> Tasks to perform:
a - Translate this sentence from the impeachment discussion into Spanish: "Well, we've sent men to death row on circumstantial evidence."
b - In the impeachment discussion, what does the speaker say Anna Navarro argues?
c - Pick up the impeachment discussion after its last sentence and continue it.
BEGIN Study text
Starting point is 00:20:21 So many of these people saying, you have to show me something other than gifts to family members previously voted that that constituted an impeachable offense. So I want to be clear. So, and this is kind of tackling all the popular rebuttals that you'll hear on television or other places. The one that I don't have much time for is, well, you have nothing beyond circumstantial evidence. Well, we've sent men to death row on circumstantial evidence. There's this narrative now that circumstantial evidence somehow is not real evidence on whether or not any of this benefit of Joe Biden. But secondarily, what you're telling us is there's precedent that even if it doesn't go to Joe, if Hunter's reaping benefits, that's improper influence peddling. But then what do you do with this?
Starting point is 00:21:03 I know this isn't necessarily a legal question. I heard Anna Navarro say this on the view. It's not a legal question, professor, but I do think it's a question of maybe egregiousness or how. how bad is the potential sin? If we presume that Hunter Biden was influenced peddling, and there was some corresponding benefit to Joe Biden, whether or that's just his son enriching himself, as you point out, or there's circumstantial evidence that he himself was enriched from this program. There are people saying, like Anna Navarro, well, that's everybody in Washington. Everybody trades on their last name. You know, what do you say to that from the view?
END Study text
BEGIN Source information
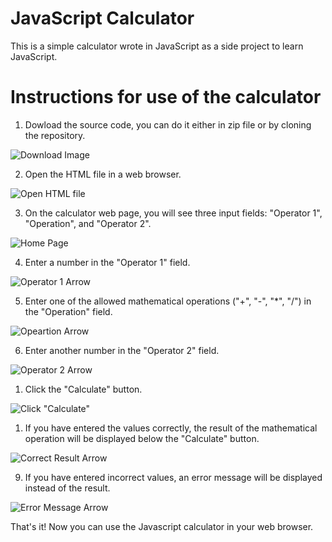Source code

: # JavaScript Calculator
This is a simple calculator wrote in JavaScript as a side project to learn JavaScript.

# Instructions for use of the calculator
1. Dowload the source code, you can do it either in zip file or by cloning the repository.

![Download Image](./images/Github_download.png)

2. Open the HTML file in a web browser.

![Open HTML file](./images/finder.png)

3. On the calculator web page, you will see three input fields: "Operator 1", "Operation", and "Operator 2".

![Home Page](./images/Home_Page.png)

4. Enter a number in the "Operator 1" field.
   
![Operator 1 Arrow](./images/Home_Page_op1.png)

5. Enter one of the allowed mathematical operations ("+", "-", "*", "/") in the "Operation" field.

![Opeartion Arrow](./images/Home_Page_Operation.png)

6. Enter another number in the "Operator 2" field.

![Operator 2 Arrow](./images/Home_Page_op2.png)

1. Click the "Calculate" button.

![Click "Calculate"](./images/Home_Page_Calculate.png)

1. If you have entered the values correctly, the result of the mathematical operation will be displayed below the "Calculate" button.

![Correct Result Arrow](./images/Home_Page_Result.png)

9.  If you have entered incorrect values, an error message will be displayed instead of the result.

![Error Message Arrow](./images/Home_Page_Error.png)

That's it! Now you can use the Javascript calculator in your web browser.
END Source information
> Responses in order:
a - Bueno, hemos enviado a hombres al corredor de la muerte con base en pruebas circunstanciales.

b - That this is what everybody in Washington does, since everybody trades on their last name.

c -
Starting point is 00:21:42 Well, first of all, I've been a critic of influence peddling for decades, and I've criticized Republicans and Democrats. But more importantly, the United States has led international efforts to ban influence peddling as one of the worst forms of corruption. We have international agreements that we pushed through. This is corruption. It's not people that shrug it off and say it happens all the time is utter nonsense. I mean, yes, it is a common form of corruption, but it doesn't mean, that it's somehow less culpable. The United States has said that in pushing these reforms in other countries. But I got to tell you, someone who has written about influence peddling for over three decades in Washington, I've never seen anything like the Biden family. I mean,
Starting point is 00:22:28 this is a family business. This is not, people keep on pretending that Hunter Biden is like the first time that the Biden family has ever been accused of this. The Biden family has always been accused of this. This has been the chief criticism of Joe Biden since when he was a senator. His brothers openly raised money off of access and influence with their brother. You can go back and find articles going back 20 years. But more importantly, we know of millions of dollars coming from some of the most corrupt figures in the world to various Biden family members, including grandchildren. The size of this is really quite daunting.
Starting point is 00:23:10 We're going to step aside here for a moment. Stay tuned. This is Jimmy Phala, inviting you to join me for Fox Across America, where we'll discuss every single one of the Democrats' dumb ideas. Just kidding. It's only a three-hour show. Listen live at noon Eastern or get the podcast at fox acrossamerica.com. All right, let's shift gears.
Starting point is 00:23:31 I wanted to ask you about this. A story out of Boston, mayor of Boston. believe her name is Michelle Wu, through a holiday party for only people of color in the city government. That invitation, I guess, mistakenly through email, went out to something like seven white members of the city staff. And for that she apologized. It seems like she apologized for getting caught or for inadvertently inviting white people to the people of color holiday party. And they're going to have another party, by the way, where everybody's invited. Now, I have enough, again, legal background to just, just to get myself into trouble.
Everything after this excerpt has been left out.